Why Most Stone Shops Misdiagnose Their Labor Problem

If you talk to most stone shop owners right now, you’ll hear the same thing:

“We need more people.”

But in most cases, labor isn’t the real problem.

It’s just the most obvious one.


The Misdiagnosis

When production slows down or jobs start stacking up, the first instinct is to hire.

More installers.
More fabricators.
More people on the floor.

But adding people to a broken process doesn’t fix anything.

It just creates more movement, more confusion, and more cost.


Where Time Actually Gets Lost

The reality is, most shops aren’t losing time during the cut.

They’re losing it everywhere around it.

  • Jobs waiting for approval
  • Slabs sitting staged but not ready
  • Programs needing to be reworked
  • Operators waiting on the next step
  • Material moving inefficiently through the shop

This is where hours disappear.

And over the course of a week, that adds up to real production loss.

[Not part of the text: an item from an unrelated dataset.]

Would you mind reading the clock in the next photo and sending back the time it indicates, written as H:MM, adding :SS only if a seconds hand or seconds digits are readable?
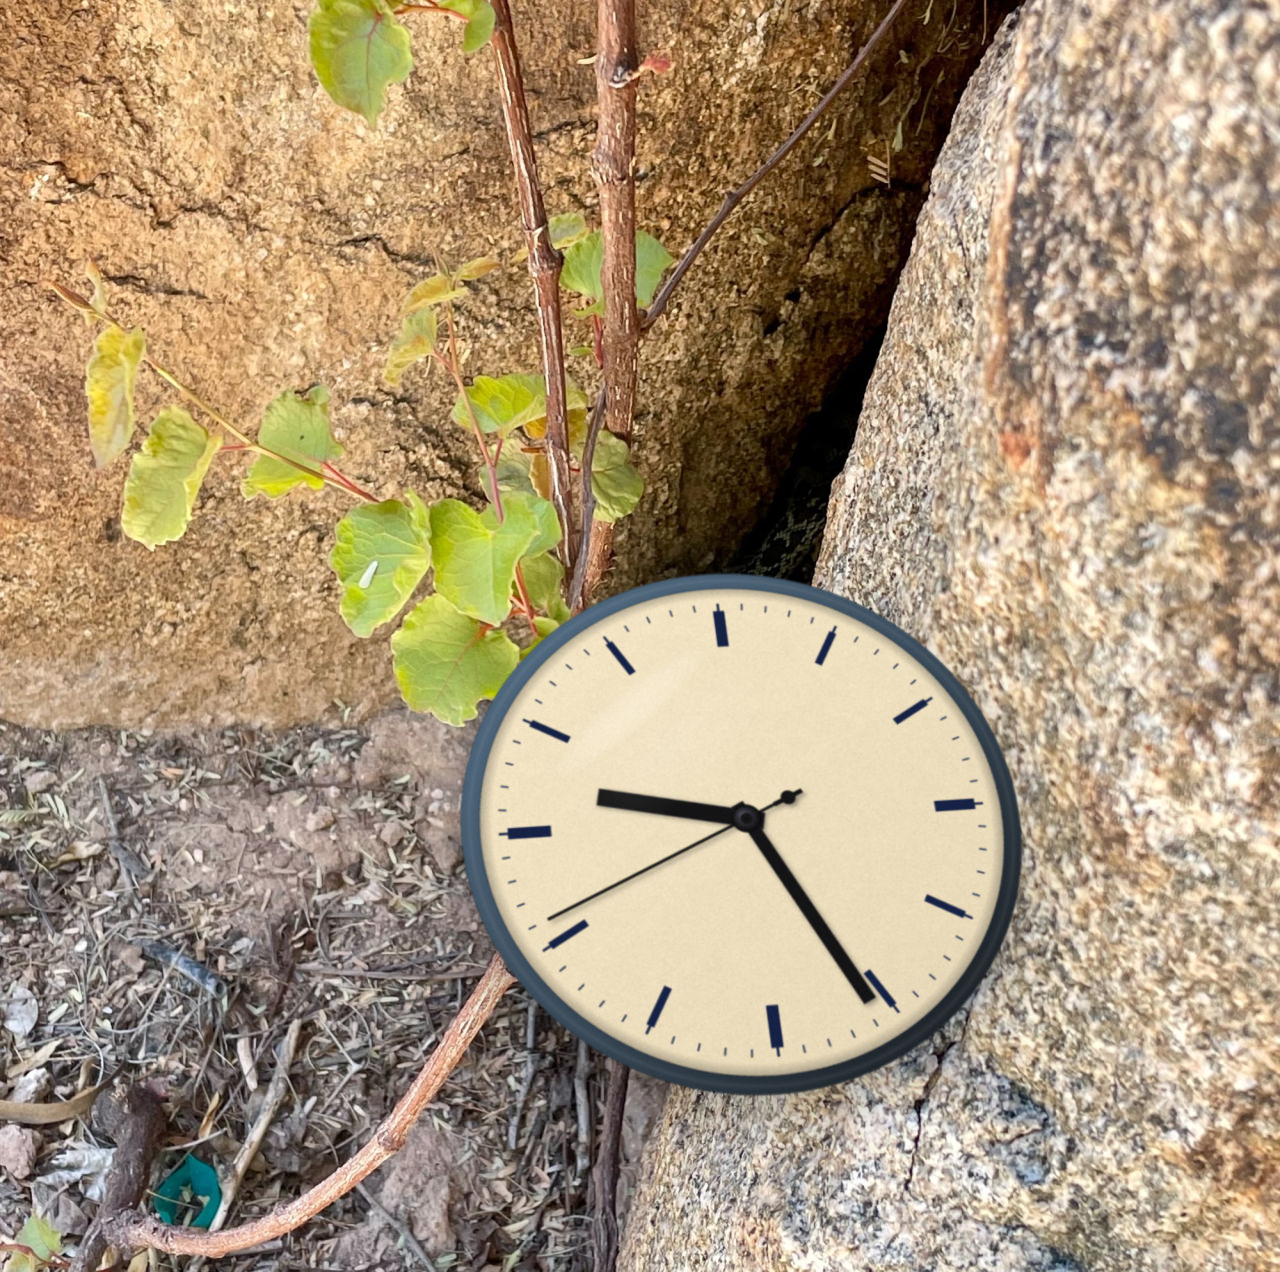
9:25:41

Why Hiring Doesn’t Solve It

If your workflow isn’t dialed in, adding more people just shifts the bottleneck.

Instead of one slowdown, you get multiple smaller ones.

More hands don’t create efficiency.
They amplify whatever system you already have.

If the system is tight, they help.
If it’s not, they make it worse.


What Actually Moves the Needle

The shops pulling ahead right now aren’t hiring faster.

They’re running tighter.

They’ve focused on:

  • how jobs are staged
  • how programs are prepared
  • how machines are utilized
  • how material flows from start to finish

They’ve eliminated the gaps.


The Real Shift

When workflow is dialed in:

  • crews don’t feel stretched
  • machines don’t sit idle
  • jobs don’t stack unnecessarily

And output increases—without increasing labor.


Conclusion

Most shops don’t have a labor problem.

They have a flow problem.

Fix that, and everything else starts to fall into place.